SilenceEvent.addResourceLoadedHandler(resourceEvent ->
{
    // Do something with the resourceEvent here. The event will be
    // of ResourceEvent type, and this handler will be called whenever
    // a resource is loaded asynchronously.
});

SilenceEvent.addResourceLoadingHandler(resourceEvent ->
{
    // Do something with the resourceEvent here. The event will be
    // of ResourceEvent type, and this handler will be called while
    // a resource is still loading.
});

The above code is just a sample right now, but it will be in that fashion. This will also make the engine a bit more low level, but will allow much more control to the programmer of the game. The current ResourceLoader will continue to exist, and will use this new API to provide backwards compatibility. It will however be modified to not block the thread, but set the game state to a custom game state which draws the progress.

Introducing Devices

A device is an interface (defined under the name IDevice in the core package) which provides signatures of the low level methods that the engine uses to communicate with the backends.
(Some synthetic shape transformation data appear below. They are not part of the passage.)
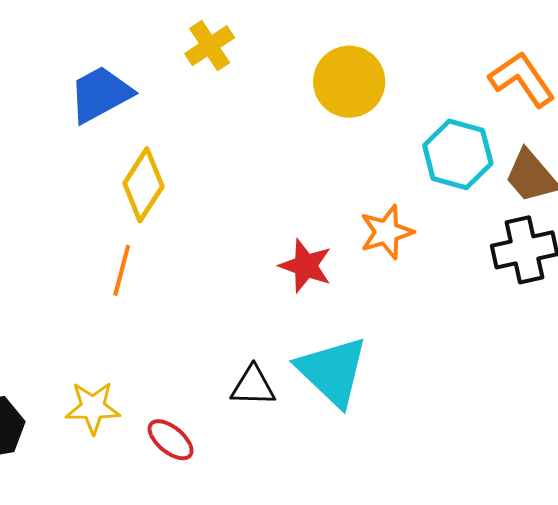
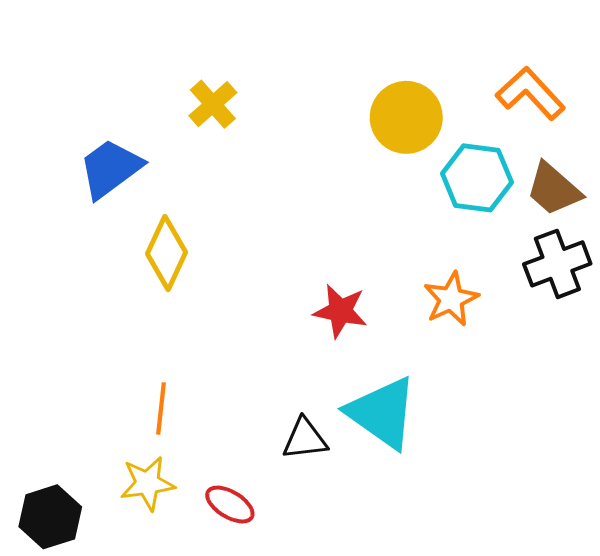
yellow circle: (349, 82) -> (406, 117), moved
orange star: (387, 232) -> (451, 299), moved
orange line: (122, 270) -> (161, 408), moved

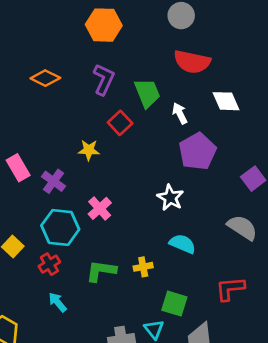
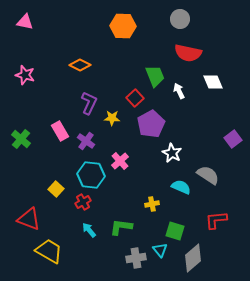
purple L-shape: (104, 79) -> (89, 103), moved
purple pentagon: (197, 151) -> (151, 124), moved
gray semicircle: (242, 227) -> (208, 175), moved
green L-shape: (101, 271) -> (121, 227), moved

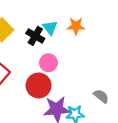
There will be three device interfaces defined in the engine, and the backends should implement them to do the work using the platform specific APIs. Here is an overview of how those devices work.

The IGraphicsDevice
The IGraphicsDevice

As you can see in the above image, there will be interfaces IGraphicsDevice for handling the graphics, and each of the backends implement a graphics, such as the LWJGL backend will implement it in a class called as LWJGLGraphicsDevice whereas the GWT backend will implement it in a class called as GWTGraphicsDevice and these will be provided to the engine through starter classes.

Resources in GWT backend

Having resources in GWT is a difficult task, and is different to the standard way that we are used to in the desktop backend. To support this, we have two options — compile resources into a custom format and include it as a virtual file system, or use XmlHttpRequest to load them asynchronously. I’m in favour of the second option, as that means we can at least show the loading progress while it is loading, as with the first option since GWT embeds client bundles in JavaScript code, it takes a while to get to present anything on the page.
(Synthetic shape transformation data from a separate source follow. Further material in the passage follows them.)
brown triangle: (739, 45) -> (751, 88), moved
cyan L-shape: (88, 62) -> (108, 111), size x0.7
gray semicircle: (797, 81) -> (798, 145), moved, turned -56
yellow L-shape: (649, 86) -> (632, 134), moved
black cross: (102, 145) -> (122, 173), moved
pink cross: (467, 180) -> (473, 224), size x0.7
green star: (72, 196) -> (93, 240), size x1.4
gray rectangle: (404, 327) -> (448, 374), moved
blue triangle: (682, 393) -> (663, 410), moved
In GWT, however the FilePath is always external, as they are served from the server that the game is hosted in. So we can make the internal FilePath as an alias to the external one, so the same code will work on all the platforms. This also does mean that we are removing some methods like the getInputStream() / getOutputStream() methods from the FilePath class, and we replace it with custom classes so we can throw an exception when using from GWT.

The Game configuration

To be able to store configuration, I will be adding in a new FilePath, and uses the local storage API from HTML5 specification that we can use to store high scores etc., in the game. We can access it like this from code:

FilePath config = FilePath.getConfig("unique-name-to-identify-game");

Then we can use new classes that are going to be available in the new version, which is however asynchronous too. In other platforms this will create a file on the user directory to store the configuration.

Conclusion

So this is for this post, all these are the basic core design of the SilenceEngine. There are also going to be huge changes in the graphics package too, which I will be explaining in a future blog post. If you have any other ideas and suggestions, feel free to contact me, either through the comments here, or on IRC or even on the forum or e-mail.

By the way, I’ll add the android backend a while later, but the desktop and html5 backends will be worked upon concurrently.